Tajani indecente su Mussolini. Se questo è un moderato

In fondo, perché stupirsi, lo ha fatto anche Berlusconi per un Ventennio, il vero padre del populismo odierno e della grande rottamazione valoriale dell’edificio repubblicano, delle sue prassi politiche e della sua impalcatura di valori. Che cosa erano la nipote di Mubarak e la battuta su “Mussolini che mandava la gente in vacanza al confino”, le leggi ad personam e la violenza della gaffe sui Fratelli Cervi, se non una chiamata alla rivolta contro le regole, e un grande inno a rendere lecito ciò di cui ci si dovrebbe vergognare? È stato sdoganato tutto, i fascisti quando erano ancora tali fino all’arbitrio verso i principi culturali, morali, nutrendo il paese di ignoranza, antipolitica. Diseducandolo secondo il principio che per trovare un lavoro si fa prima con il bunga bunga che piegandosi la schiena sui libri, in primis su quelli di storia, materia inutile per i fatturati facili.

Altro che moderati. Si arriva così alle parole di Tajani, ignoranti e sconcertanti allo stesso tempo. Perché Mussolini – il solo ricordare queste ovvietà è un segno dei tempi – non solo non era un “campione della democrazia”, ma teorizzò e praticò l’abbattimento della democrazia parlamentare, considerata sin dalle origini, un regime decadente, parassitario e imbelle, l’ordine dei mediocri e di un gregge da addestrare. Sin dalla fase movimentista e sansepolcrina, il fascismo non nasce per “correggerla”, ma per abbatterla. O forse è un dettaglio, presidente Tajani, la presa del potere con violenza squadristica, la chiusura del Parlamento in un clima di terrore nel paese, l’arresto di Antonio Gramsci da deputato in carica, le bastonate a morte a Giovanni Amendola, i fratelli Rosselli, e così via? O forse, presidente, ha dimenticato l’imposizione del partito unico, la chiusura dei sindacati, la negazione del pluralismo sociale con le corporazioni, la trasformazione delle libere elezioni in plebisciti, il tutto ben prima del 1938 ma già nel 1924?

Questo dato storico e politico è esplicitamente rivendicato, con fierezza, dal Duce stesso nella voce Totalitarismo della Treccani che scrive di suo pugno. E di cui si consiglia vivamente la lettura. Dettaglio che il revisionismo d’accatto tende spesso a rimuovere, perché il primo a non voler essere definito “democratico” era proprio Mussolini che si considerava, con un certo orgoglio, “campione” della “rivoluzione fascista”, che avrebbe sancito in maniera irreversibile il superamento dei sistema politico borghese e dei suoi valori. Anche la storiografia revisionista non ha mai messo in discussione questo elemento, concentrandosi su altro. Gli storici hanno infatti discusso in che misura il fascismo italiano sia stato “totalitario”, in relazione al ruolo che, durante il regime, hanno avuto l’esercito, la monarchia, la Chiesa, se cioè, la presenza di questi attori ne abbia in qualche modo mitigato il carattere. Ma di questo hanno parlato gli storici, non di una messa in discussione della fondamenta anti-democratiche del regime. Non a caso, Renzo De Felice, il padre della storiografia revisionista, intitola il suo volume “Mussolini il Duce. Lo Stato totalitario 1936-1940”. Perché il problema, con buona pace di Tajani, non nasce nel ’38, al netto di quell’incidente di percorso del delitto Matteotti, ma riguarda la natura stessa del fascismo.
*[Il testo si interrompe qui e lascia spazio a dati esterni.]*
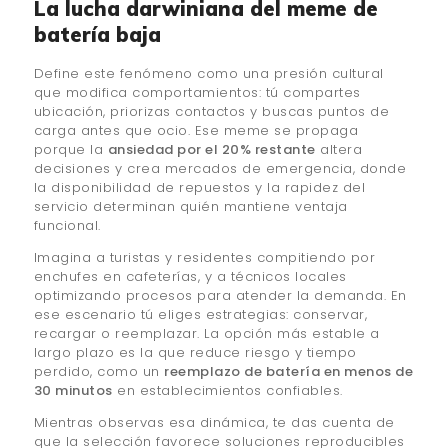
La lucha darwiniana del meme de
batería baja
Define este fenómeno como una presión cultural
que modifica comportamientos: tú compartes
ubicación, priorizas contactos y buscas puntos de
carga antes que ocio. Ese meme se propaga
porque la
ansiedad por el 20% restante
altera
decisiones y crea mercados de emergencia, donde
la disponibilidad de repuestos y la rapidez del
servicio determinan quién mantiene ventaja
funcional.
Imagina a turistas y residentes compitiendo por
enchufes en cafeterías, y a técnicos locales
optimizando procesos para atender la demanda. En
ese escenario tú eliges estrategias: conservar,
recargar o reemplazar. La opción más estable a
largo plazo es la que reduce riesgo y tiempo
perdido, como un
reemplazo de batería en menos de
30 minutos
en establecimientos confiables.
Mientras observas esa dinámica, te das cuenta de
que la selección favorece soluciones reproducibles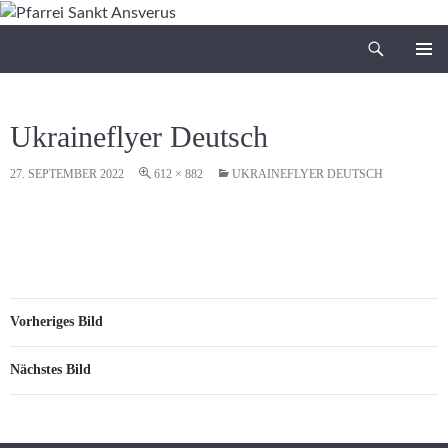
Zum
Inhalt
Suchen
Pfarrei Sankt Ansverus
springen
PRIMÄR
MENÜ
Ukraineflyer Deutsch
27. SEPTEMBER 2022
612 × 882
UKRAINEFLYER DEUTSCH
Vorheriges Bild
Nächstes Bild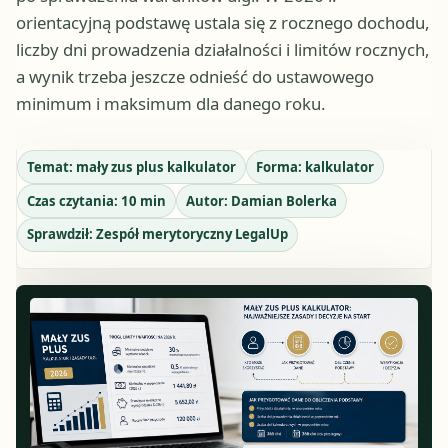
orientacyjną podstawę ustala się z rocznego dochodu,
liczby dni prowadzenia działalności i limitów rocznych,
a wynik trzeba jeszcze odnieść do ustawowego
minimum i maksimum dla danego roku.
Temat:
mały zus plus kalkulator
Forma:
kalkulator
Czas czytania:
10
min
Autor:
Damian Bolerka
Sprawdził:
Zespół merytoryczny LegalUp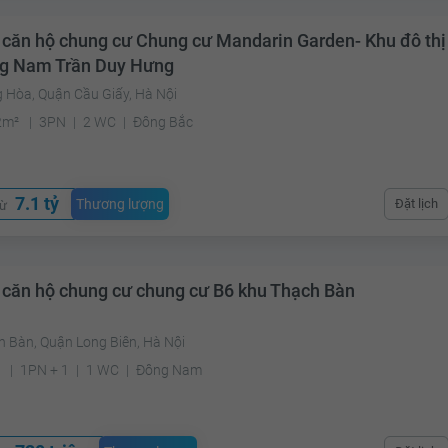
 căn hộ chung cư Chung cư Mandarin Garden- Khu đô thị
g Nam Trần Duy Hưng
g Hòa, Quận Cầu Giấy, Hà Nội
2m²
3PN
2 WC
Đông Bắc
7.1 tỷ
Thương lượng
Đặt lịch
từ
 căn hộ chung cư chung cư B6 khu Thạch Bàn
h Bàn, Quận Long Biên, Hà Nội
²
1PN + 1
1 WC
Đông Nam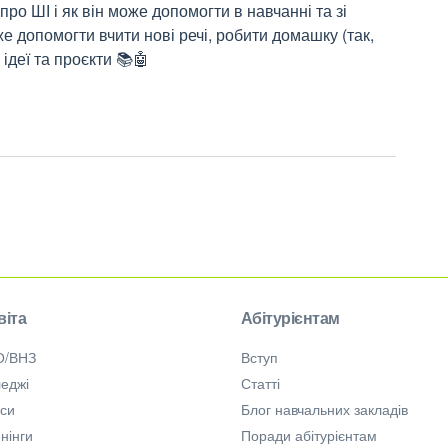
про ШІ і як він може допомогти в навчанні та зі
 допомогти вчити нові речі, робити домашку (так,
 ідеї та проєкти 📚🤖
віта
Абітурієнтам
О/ВНЗ
Вступ
еджі
Статті
рси
Блог навчальних закладів
нінги
Поради абітурієнтам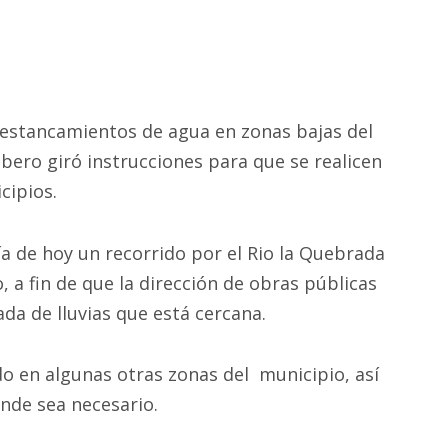
 estancamientos de agua en zonas bajas del
mbero giró instrucciones para que se realicen
cipios.
día de hoy un recorrido por el Rio la Quebrada
 a fin de que la dirección de obras públicas
ada de lluvias que está cercana.
o en algunas otras zonas del municipio, así
nde sea necesario.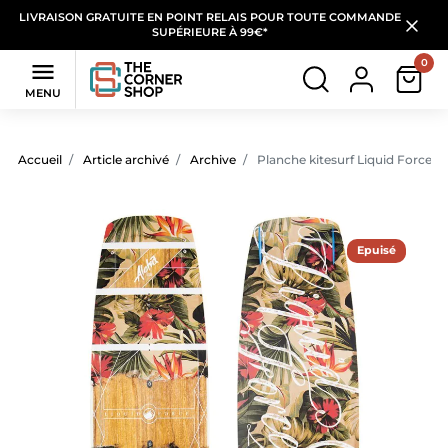
LIVRAISON GRATUITE EN POINT RELAIS POUR TOUTE COMMANDE
SUPÉRIEURE À 99€*
0

MENU
Accueil
Article archivé
Archive
Planche kitesurf Liquid Force A
Epuisé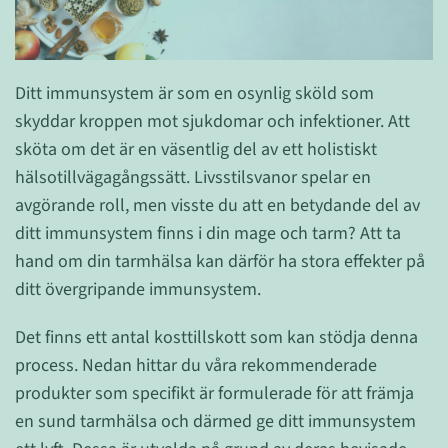
Ditt immunsystem är som en osynlig sköld som
skyddar kroppen mot sjukdomar och infektioner. Att
sköta om det är en väsentlig del av ett holistiskt
hälsotillvägagångssätt. Livsstilsvanor spelar en
avgörande roll, men visste du att en betydande del av
ditt immunsystem finns i din mage och tarm? Att ta
hand om din tarmhälsa kan därför ha stora effekter på
ditt övergripande immunsystem.
Det finns ett antal kosttillskott som kan stödja denna
process. Nedan hittar du våra rekommenderade
produkter som specifikt är formulerade för att främja
en sund tarmhälsa och därmed ge ditt immunsystem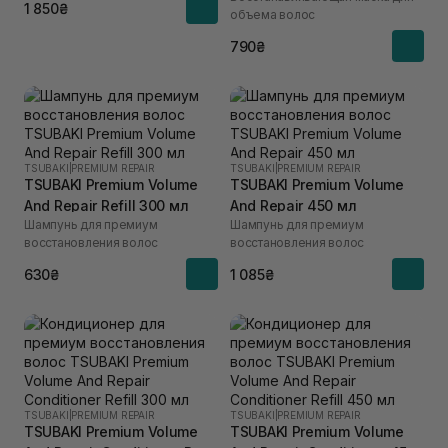
1 850₴
объема волос
790₴
TSUBAKI
|
PREMIUM REPAIR
TSUBAKI
|
PREMIUM REPAIR
TSUBAKI Premium Volume
TSUBAKI Premium Volume
And Repair Refill 300 мл
And Repair 450 мл
Шампунь для премиум
Шампунь для премиум
восстановления волос
восстановления волос
630₴
1 085₴
TSUBAKI
|
PREMIUM REPAIR
TSUBAKI
|
PREMIUM REPAIR
TSUBAKI Premium Volume
TSUBAKI Premium Volume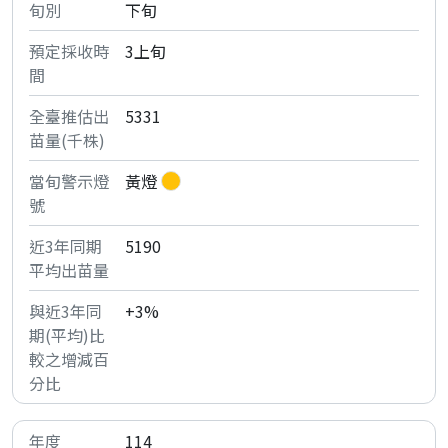
下旬
3上旬
5331
黃燈
5190
+3%
114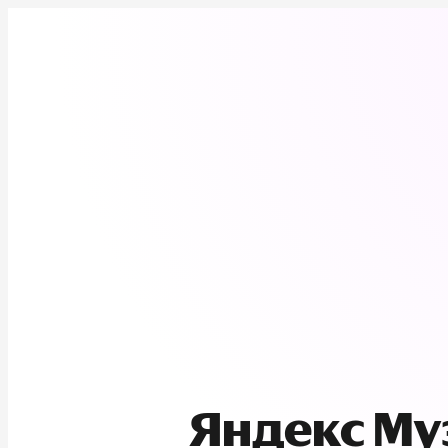
Яндекс М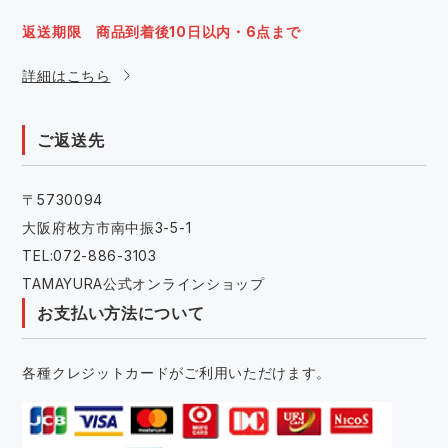
返送期限 商品到着後10日以内・6点まで
詳細はこちら
ご返送先
〒5730094
大阪府枚方市南中振3-5-1
TEL:072-886-3103
TAMAYURA公式オンラインショップ
お支払い方法について
各種クレジットカードがご利用いただけます。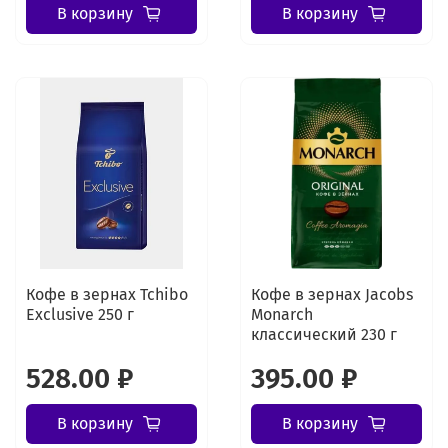
В корзину
В корзину
Кофе в зернах Tchibo
Кофе в зернах Jacobs
Exclusive 250 г
Monarch
классический 230 г
528.00 ₽
395.00 ₽
В корзину
В корзину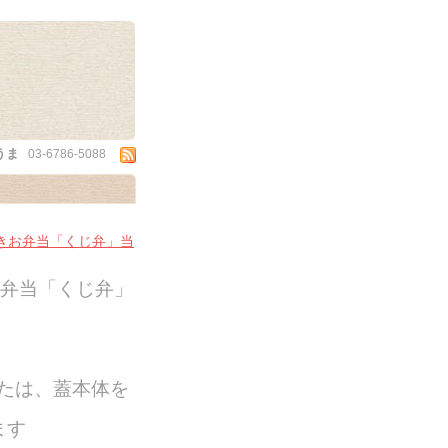
うま
03-6786-5088
付きお弁当「くじ弁」当
お弁当「くじ弁」
たは、蓋本体を
ます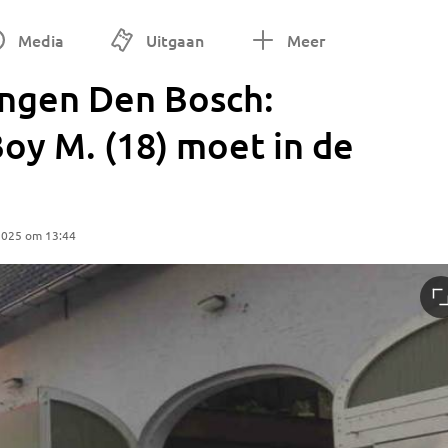
Media
Uitgaan
Meer
ngen Den Bosch:
oy M. (18) moet in de
2025 om 13:44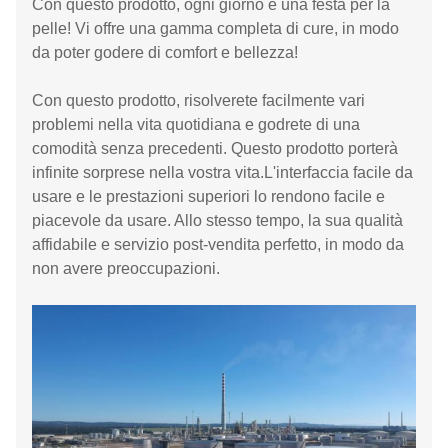
Con questo prodotto, ogni giorno è una festa per la
pelle! Vi offre una gamma completa di cure, in modo
da poter godere di comfort e bellezza!
Con questo prodotto, risolverete facilmente vari
problemi nella vita quotidiana e godrete di una
comodità senza precedenti. Questo prodotto porterà
infinite sorprese nella vostra vita.L'interfaccia facile da
usare e le prestazioni superiori lo rendono facile e
piacevole da usare. Allo stesso tempo, la sua qualità
affidabile e servizio post-vendita perfetto, in modo da
non avere preoccupazioni.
Ed è su questo la grande, insopportabile, indecente ambiguità. Parliamoci chiaro: le parole del presidente del Parlamento europeo, rappresentante di una istituzione che incarna i valori proprio di quella democrazia che nasce dall’antifascismo, rivelano un humus culturale di fondo che con poche eccezioni ha sempre caratterizzato la destra italiana. Destra che, con una certa indulgenza verso se stessa in questi vent’anni si è definita come moderata, senza incarnare quell’intransigenza sui valori propria dei moderati europei. È il cuore del problema italiano, che spiega l’egemonia sovranista di oggi. I gollisti francesi sono eredi di quel grande partito di De Gaulle che animò l’antifascismo e la resistenza europea. E questo spiega quella disciplina repubblicana francese che ha sempre spinto quel partito a non allearsi mai con l’estrema destra lepenista. Lo stesso i conservatori inglesi e i grandi partiti moderati e liberali europei. Berlusconi non è mai stato moderato e ha sempre giocato col sentimento qualunquista dell’Italia reazionaria e fascistoide, anti-politica e insofferente alle regole. È stato, semplicemente, moderato o estremista a seconda della convenienza del momento: convenienze politiche, economiche, aziendali, processuali. Non di principi non negoziabili. Non proprio un “campione della democrazia”.